A: When dealing with the sale of a property from an estate, such as your mother's house with a reverse mortgage, the primary concern for taxes would typically involve capital gains tax, estate tax, or inheritance tax, depending on various factors including the total value of the estate and the specific laws of your state. In Maryland, estate tax is applicable to estates exceeding a certain threshold, which has been set at $5 million for recent years. Given the information provided, if the estate's total value (including the house) is below this threshold, it may not be subject to Maryland estate tax.

The difference between the appraised value of the house ($473,300) and the reverse mortgage balance ($393,000) indicates equity of $80,300. This amount represents what the estate would potentially net from the sale before any selling costs or other debts of the estate are considered. This equity itself does not directly translate to an estate tax but could contribute to the total value of the estate being assessed for tax purposes.

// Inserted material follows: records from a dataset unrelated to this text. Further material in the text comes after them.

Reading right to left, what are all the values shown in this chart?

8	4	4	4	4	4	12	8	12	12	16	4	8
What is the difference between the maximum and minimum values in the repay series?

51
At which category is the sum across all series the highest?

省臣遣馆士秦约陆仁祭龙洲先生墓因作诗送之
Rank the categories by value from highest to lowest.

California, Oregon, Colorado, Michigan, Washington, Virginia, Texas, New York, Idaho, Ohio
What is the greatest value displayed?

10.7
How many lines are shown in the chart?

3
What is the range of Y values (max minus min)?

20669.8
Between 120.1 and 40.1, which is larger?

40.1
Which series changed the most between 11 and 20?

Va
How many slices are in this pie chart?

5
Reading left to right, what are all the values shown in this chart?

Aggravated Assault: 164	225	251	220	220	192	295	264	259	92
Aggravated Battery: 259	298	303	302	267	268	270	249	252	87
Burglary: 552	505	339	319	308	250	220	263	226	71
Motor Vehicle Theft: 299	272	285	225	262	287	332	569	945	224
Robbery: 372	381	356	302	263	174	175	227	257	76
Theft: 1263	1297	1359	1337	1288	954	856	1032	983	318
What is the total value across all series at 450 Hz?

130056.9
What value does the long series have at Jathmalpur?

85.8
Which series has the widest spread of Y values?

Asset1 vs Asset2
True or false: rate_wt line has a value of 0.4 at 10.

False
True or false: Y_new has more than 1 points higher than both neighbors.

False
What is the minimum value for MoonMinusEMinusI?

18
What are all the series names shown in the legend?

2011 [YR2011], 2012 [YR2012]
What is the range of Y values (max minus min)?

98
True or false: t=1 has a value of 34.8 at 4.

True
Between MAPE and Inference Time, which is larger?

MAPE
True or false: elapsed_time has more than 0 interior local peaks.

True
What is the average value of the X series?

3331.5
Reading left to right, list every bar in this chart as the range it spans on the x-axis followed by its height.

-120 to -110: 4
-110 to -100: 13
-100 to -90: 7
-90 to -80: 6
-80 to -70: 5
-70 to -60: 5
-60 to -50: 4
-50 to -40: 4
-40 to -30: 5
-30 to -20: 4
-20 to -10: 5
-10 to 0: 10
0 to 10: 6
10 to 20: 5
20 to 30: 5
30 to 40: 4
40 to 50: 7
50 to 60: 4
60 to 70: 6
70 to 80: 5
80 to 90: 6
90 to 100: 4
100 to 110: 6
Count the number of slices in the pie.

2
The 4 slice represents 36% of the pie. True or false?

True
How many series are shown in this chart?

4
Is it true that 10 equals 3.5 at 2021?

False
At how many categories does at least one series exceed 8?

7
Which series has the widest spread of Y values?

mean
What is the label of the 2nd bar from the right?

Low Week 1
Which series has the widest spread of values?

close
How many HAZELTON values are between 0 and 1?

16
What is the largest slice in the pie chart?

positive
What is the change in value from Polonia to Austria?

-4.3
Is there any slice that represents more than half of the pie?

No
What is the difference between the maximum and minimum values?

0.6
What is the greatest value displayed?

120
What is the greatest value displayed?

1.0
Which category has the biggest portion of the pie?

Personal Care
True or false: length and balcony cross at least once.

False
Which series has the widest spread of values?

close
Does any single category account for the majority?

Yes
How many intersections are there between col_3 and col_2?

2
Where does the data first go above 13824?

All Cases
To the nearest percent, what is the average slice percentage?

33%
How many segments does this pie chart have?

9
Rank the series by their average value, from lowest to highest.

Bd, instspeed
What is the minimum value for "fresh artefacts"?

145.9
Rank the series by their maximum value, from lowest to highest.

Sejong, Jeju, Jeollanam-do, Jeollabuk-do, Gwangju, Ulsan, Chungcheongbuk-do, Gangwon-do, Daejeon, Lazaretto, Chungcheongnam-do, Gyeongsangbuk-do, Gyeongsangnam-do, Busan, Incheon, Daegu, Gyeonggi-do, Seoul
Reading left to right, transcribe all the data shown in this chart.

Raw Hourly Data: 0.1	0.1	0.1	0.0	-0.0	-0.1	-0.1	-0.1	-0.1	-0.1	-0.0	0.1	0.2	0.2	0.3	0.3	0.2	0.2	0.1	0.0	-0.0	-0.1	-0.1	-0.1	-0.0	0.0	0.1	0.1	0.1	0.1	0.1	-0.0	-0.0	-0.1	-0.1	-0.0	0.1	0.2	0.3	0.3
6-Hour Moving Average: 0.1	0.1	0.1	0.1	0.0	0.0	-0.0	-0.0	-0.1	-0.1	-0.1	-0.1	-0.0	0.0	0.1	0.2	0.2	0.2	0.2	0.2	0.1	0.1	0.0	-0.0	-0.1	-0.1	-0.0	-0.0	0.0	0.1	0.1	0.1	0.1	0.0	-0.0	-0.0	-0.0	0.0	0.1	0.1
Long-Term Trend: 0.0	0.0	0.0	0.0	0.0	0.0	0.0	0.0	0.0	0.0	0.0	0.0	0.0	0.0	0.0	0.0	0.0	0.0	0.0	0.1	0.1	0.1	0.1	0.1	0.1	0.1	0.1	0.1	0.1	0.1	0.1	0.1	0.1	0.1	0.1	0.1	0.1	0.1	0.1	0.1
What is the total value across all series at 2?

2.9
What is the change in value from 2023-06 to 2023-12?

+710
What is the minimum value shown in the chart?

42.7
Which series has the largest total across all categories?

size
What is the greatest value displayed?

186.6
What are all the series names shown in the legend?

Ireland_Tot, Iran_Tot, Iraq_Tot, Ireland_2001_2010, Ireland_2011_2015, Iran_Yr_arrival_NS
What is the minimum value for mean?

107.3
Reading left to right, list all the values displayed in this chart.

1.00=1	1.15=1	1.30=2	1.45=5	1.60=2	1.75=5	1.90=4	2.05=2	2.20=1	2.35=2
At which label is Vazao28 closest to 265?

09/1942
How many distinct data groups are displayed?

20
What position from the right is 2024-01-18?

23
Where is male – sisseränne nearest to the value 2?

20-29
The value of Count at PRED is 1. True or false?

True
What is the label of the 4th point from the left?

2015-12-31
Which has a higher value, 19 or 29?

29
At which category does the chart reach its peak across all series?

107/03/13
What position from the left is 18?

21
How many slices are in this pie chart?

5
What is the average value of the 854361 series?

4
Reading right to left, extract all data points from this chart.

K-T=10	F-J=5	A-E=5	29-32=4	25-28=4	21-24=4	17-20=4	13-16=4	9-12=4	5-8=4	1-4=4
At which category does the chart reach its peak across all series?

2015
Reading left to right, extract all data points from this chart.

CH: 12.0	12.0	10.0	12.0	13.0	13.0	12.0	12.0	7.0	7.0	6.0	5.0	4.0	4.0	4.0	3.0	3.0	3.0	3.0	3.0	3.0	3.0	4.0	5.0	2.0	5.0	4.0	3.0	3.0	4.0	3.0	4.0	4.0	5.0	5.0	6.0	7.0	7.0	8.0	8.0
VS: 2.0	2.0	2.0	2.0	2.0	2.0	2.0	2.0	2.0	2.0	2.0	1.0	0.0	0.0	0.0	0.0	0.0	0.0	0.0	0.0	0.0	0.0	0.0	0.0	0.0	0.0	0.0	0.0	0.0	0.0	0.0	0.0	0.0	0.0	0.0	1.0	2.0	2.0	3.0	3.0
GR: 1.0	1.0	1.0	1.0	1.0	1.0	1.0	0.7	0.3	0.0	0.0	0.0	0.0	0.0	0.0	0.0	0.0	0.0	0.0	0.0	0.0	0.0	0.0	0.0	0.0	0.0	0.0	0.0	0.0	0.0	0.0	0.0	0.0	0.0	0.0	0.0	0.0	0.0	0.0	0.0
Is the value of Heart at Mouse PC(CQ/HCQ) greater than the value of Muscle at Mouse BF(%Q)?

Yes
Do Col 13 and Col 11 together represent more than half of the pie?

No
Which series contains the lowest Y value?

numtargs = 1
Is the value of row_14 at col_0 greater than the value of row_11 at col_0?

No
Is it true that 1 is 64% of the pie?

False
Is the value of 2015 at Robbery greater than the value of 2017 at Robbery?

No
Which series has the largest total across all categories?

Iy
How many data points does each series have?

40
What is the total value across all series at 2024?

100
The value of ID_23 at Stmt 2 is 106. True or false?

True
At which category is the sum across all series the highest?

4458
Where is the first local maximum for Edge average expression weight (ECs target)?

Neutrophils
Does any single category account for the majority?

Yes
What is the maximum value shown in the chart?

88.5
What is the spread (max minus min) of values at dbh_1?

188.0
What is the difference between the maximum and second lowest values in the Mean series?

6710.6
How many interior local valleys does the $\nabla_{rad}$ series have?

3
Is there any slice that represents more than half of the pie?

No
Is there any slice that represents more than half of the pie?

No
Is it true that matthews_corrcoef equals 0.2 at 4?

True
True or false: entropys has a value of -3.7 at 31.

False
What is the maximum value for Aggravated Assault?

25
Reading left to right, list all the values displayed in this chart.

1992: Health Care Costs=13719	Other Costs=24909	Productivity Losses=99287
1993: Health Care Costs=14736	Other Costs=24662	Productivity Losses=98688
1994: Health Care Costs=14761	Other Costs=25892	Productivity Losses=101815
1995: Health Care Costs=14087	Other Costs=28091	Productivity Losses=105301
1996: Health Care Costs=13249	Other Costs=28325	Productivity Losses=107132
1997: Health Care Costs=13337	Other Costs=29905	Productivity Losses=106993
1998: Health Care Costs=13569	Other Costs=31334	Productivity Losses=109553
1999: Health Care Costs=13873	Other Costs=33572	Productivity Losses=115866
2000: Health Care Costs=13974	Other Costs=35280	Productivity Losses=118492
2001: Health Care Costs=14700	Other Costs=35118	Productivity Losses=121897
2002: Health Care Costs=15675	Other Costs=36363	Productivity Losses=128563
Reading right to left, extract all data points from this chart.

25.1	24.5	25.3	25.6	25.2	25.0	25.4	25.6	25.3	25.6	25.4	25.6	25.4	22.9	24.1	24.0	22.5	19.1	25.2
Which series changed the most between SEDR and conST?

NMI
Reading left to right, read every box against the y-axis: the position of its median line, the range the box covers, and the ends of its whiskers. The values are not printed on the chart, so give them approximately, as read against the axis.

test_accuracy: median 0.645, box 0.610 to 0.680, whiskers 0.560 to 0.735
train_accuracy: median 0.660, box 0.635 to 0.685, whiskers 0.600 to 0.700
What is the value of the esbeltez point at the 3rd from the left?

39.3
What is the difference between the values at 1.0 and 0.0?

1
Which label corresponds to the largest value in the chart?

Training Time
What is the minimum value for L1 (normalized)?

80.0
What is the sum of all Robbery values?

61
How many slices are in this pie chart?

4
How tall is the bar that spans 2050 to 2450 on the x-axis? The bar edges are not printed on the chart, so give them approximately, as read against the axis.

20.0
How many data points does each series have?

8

It's important to note that estate taxes are calculated based on the total value of the estate, not on individual transactions within the estate. If your mother's total estate value is under the $5 million mark, there likely won't be Maryland estate tax due. However, for a precise calculation and understanding of potential tax liabilities, including any possible capital gains tax from selling the property, consulting with a tax professional or estate attorney would be advisable. They can provide tailored advice based on the full scope of the estate and current tax laws.